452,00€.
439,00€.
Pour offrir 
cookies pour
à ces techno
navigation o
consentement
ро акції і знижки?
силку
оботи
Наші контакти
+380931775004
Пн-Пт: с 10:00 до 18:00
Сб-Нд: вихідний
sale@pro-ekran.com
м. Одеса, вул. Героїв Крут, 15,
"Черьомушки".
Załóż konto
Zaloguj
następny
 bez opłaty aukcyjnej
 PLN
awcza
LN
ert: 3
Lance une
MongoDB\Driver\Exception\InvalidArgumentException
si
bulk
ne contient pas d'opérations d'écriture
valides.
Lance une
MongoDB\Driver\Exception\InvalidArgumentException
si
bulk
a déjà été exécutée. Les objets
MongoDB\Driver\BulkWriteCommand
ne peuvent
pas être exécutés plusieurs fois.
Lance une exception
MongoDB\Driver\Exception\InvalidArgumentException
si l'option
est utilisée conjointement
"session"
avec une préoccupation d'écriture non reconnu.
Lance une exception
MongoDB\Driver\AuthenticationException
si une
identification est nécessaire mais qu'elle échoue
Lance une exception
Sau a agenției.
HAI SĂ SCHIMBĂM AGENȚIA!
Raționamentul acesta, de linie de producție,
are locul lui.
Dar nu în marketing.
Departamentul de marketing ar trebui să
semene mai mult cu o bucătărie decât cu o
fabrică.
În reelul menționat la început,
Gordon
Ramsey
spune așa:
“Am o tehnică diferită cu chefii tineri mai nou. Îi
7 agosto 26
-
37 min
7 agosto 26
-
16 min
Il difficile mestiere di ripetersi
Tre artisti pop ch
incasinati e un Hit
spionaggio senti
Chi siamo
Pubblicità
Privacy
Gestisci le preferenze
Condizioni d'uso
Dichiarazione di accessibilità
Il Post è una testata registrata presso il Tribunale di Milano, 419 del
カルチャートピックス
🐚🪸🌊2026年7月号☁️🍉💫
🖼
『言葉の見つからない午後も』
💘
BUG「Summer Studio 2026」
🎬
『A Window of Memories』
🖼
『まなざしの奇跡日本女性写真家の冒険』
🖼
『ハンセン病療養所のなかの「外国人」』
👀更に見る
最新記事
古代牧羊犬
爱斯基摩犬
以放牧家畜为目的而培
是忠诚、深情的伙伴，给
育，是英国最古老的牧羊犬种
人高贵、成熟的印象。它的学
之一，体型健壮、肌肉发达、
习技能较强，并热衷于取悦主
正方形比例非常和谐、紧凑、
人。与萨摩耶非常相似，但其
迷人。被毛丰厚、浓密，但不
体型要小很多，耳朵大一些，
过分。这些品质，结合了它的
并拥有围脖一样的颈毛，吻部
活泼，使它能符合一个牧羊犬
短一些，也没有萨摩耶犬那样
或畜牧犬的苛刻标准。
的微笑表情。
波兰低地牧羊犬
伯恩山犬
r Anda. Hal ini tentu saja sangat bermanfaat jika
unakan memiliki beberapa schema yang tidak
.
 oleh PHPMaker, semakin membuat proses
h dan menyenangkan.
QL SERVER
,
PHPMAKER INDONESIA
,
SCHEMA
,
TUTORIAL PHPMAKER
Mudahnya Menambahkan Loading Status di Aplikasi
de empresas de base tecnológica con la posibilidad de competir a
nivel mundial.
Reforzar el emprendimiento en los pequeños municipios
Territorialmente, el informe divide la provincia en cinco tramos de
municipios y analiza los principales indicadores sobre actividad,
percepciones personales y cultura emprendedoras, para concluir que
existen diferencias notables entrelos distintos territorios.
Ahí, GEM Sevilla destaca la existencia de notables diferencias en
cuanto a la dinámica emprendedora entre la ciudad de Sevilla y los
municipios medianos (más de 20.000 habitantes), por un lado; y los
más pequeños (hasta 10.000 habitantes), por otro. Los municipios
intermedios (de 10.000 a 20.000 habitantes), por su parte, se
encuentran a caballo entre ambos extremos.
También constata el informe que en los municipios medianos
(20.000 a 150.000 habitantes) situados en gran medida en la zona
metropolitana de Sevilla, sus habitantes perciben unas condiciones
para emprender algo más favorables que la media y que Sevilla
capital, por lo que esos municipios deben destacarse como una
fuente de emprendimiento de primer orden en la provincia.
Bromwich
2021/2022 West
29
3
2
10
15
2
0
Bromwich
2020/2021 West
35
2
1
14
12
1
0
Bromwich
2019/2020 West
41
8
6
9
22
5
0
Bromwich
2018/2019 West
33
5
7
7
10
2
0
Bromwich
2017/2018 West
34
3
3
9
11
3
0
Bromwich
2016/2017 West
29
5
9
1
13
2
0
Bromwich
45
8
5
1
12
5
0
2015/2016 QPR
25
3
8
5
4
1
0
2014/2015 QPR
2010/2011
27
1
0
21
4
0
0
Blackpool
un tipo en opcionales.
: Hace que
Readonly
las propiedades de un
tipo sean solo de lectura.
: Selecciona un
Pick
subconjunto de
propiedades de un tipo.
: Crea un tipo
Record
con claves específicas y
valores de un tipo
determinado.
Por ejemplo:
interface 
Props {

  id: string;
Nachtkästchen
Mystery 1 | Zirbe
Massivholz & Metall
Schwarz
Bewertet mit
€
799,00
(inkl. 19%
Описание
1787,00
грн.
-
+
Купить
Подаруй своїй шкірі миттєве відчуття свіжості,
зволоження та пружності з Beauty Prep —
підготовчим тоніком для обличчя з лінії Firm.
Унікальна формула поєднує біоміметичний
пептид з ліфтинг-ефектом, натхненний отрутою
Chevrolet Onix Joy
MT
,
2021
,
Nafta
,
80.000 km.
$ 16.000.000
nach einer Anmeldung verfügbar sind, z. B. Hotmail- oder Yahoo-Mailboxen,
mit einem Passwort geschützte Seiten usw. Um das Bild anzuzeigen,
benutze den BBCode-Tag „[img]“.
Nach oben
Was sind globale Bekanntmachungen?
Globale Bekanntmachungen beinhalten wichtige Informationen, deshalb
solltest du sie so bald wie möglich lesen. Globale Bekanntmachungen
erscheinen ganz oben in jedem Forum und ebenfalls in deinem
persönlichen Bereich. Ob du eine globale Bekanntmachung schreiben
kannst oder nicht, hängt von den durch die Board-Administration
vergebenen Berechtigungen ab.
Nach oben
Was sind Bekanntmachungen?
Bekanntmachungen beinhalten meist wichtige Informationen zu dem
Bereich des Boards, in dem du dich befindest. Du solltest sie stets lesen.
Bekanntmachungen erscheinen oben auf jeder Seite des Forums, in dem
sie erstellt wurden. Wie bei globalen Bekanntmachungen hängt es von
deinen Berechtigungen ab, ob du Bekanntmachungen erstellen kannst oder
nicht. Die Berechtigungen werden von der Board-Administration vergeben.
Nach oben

→ WHAT YOU NEED TO DO
In the entries above, find each line with "diferencias" and copy it.

→ SOLUTION TO THIS EXERCISE
existen diferencias notables entrelos distintos territorios.
Ahí, GEM Sevilla destaca la existencia de notables diferencias en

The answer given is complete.